• POLECENIA:
**A)** Powtórz dokładnie fragment porady o akumulatorze, który zaczyna się od słów zawierających „Kolejna sprawa - sprawdź”, a kończy na „klemę i kabel.”.
**B)** Przetłumacz na angielski zdanie z porady o akumulatorze: „Jak będzie 12V, to można uznać, że aku jest ok.”
**C)** Co według porady o akumulatorze oznacza wyczuwalny zapach spalenizny?

• BADANY TEKST:
30 Maj 2022, 14:49
Skoro było czuć spaleniznę, to znaczy że powstało zwarcie.
Zacznij od odłączenia klem od aku i sprawdź jakie jest na aku napięcie. Jak będzie 12V, to można uznać, że aku jest ok. Nie pisz, że nie jest to problem z aku, ponieważ my nie wiemy jaki jest twój zakres wiedzy odnośnie elektryki samochodowej w tym o akumulatorach. Napisz konkretnie - odłączyłem, mierzyłem jest tyle i tyle.
Kolejna sprawa - sprawdź miejsce połączenia klemy z kablem - czy nie jest tam coś nadpalone, luźne itd.
Dalej - sprawdź miejsce przykręcenia przewodu masowego od aku do karoserii - czy nie jest luźne, nadpalone, zardzewiałe, zaśniedziałe itd. Najlepiej odkręć, wyczyść i zakręć. Zwróć również uwagę na klemę i kabel.
Nie pomyl pojęcia klema z bolcami na aku.

• DOSTĘPNE DANE:
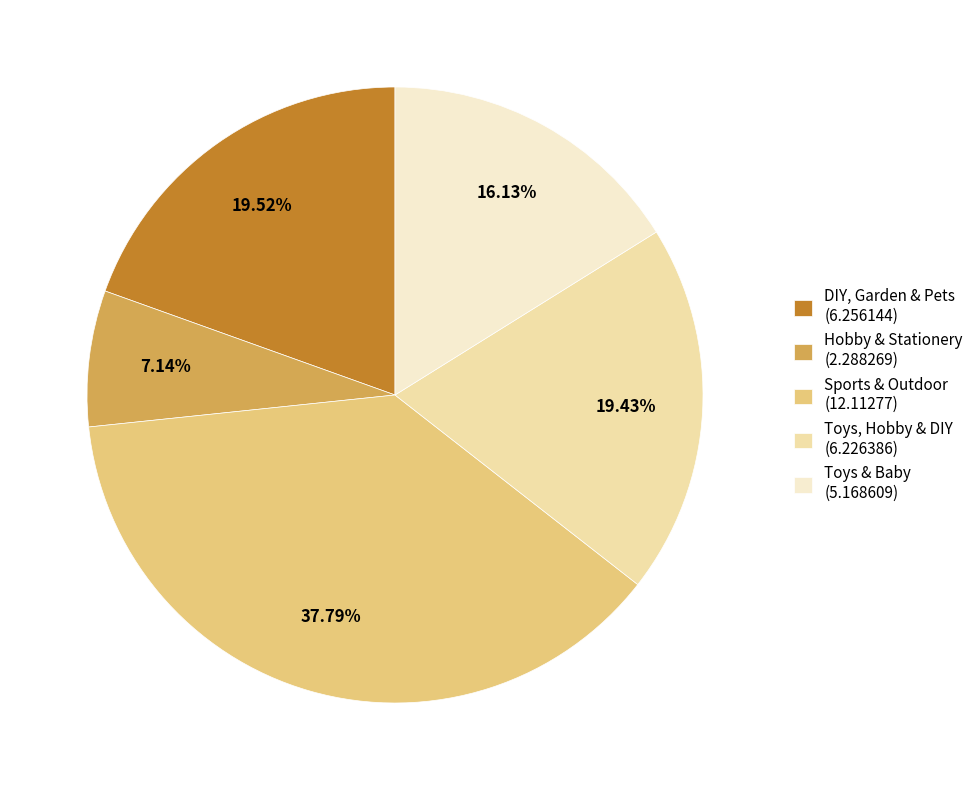

Does any single category account for the majority?

No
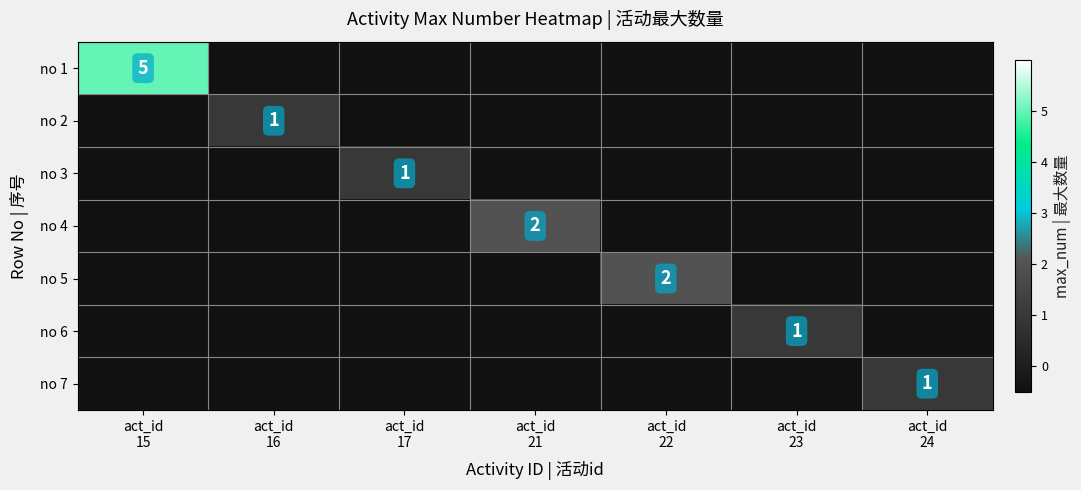

List the labels in order of no 1 value, largest first.

act_id 15, act_id 16, act_id 17, act_id 21, act_id 22, act_id 23, act_id 24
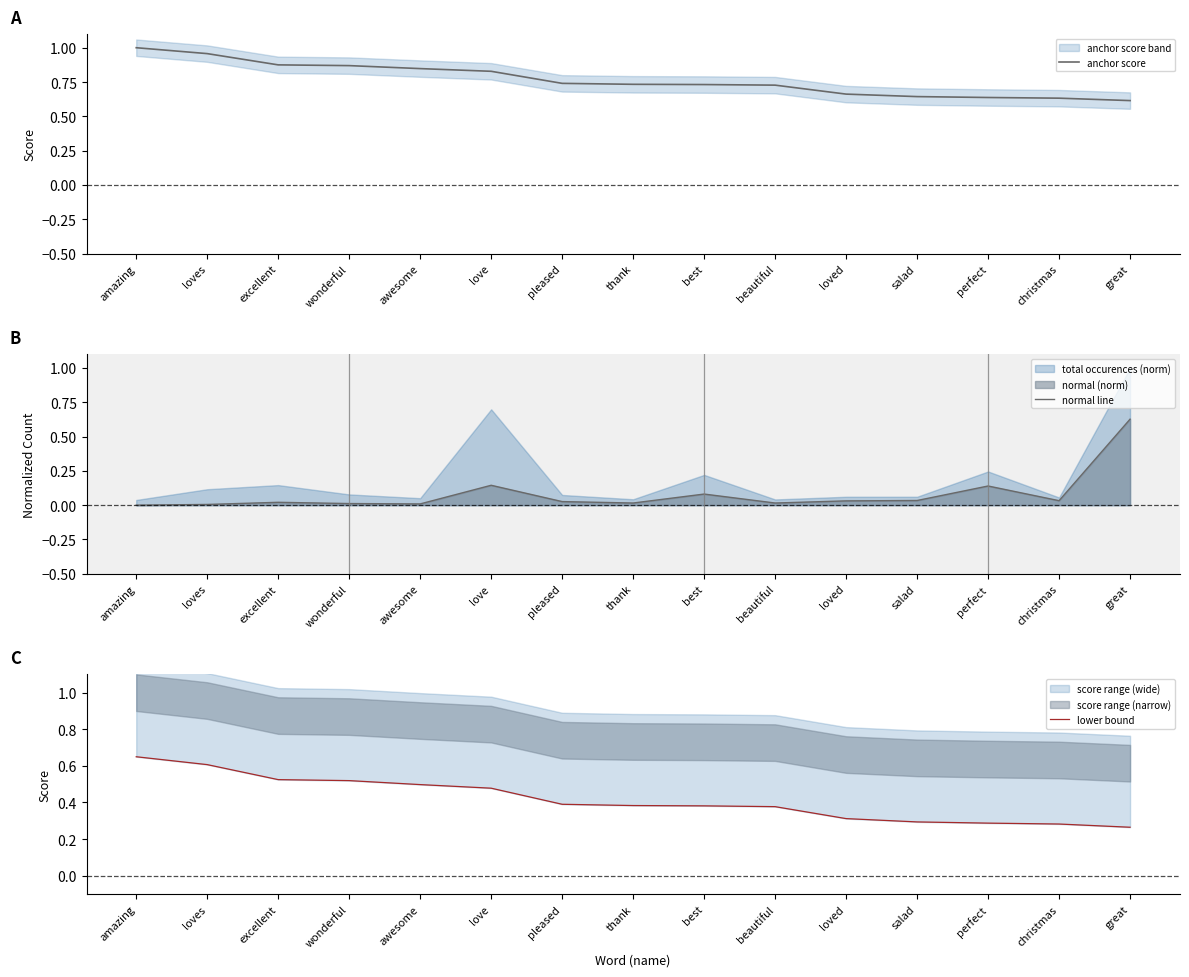

How many lines are shown in the chart?

3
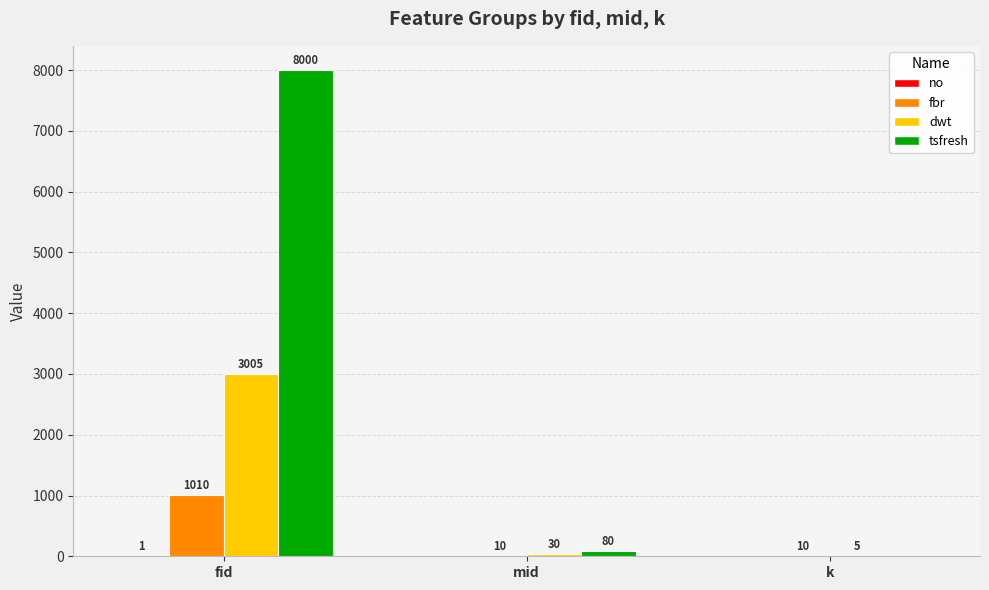

What is the total value across all series at mid?

120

• ODPOWIEDZI PO KOLEI:
**A)**
Kolejna sprawa - sprawdź miejsce połączenia klemy z kablem - czy nie jest tam coś nadpalone, luźne itd.
Dalej - sprawdź miejsce przykręcenia przewodu masowego od aku do karoserii - czy nie jest luźne, nadpalone, zardzewiałe, zaśniedziałe itd. Najlepiej odkręć, wyczyść i zakręć. Zwróć również uwagę na klemę i kabel.

**B)** If it shows 12V, the battery can be considered OK.

**C)** Oznacza, że powstało zwarcie.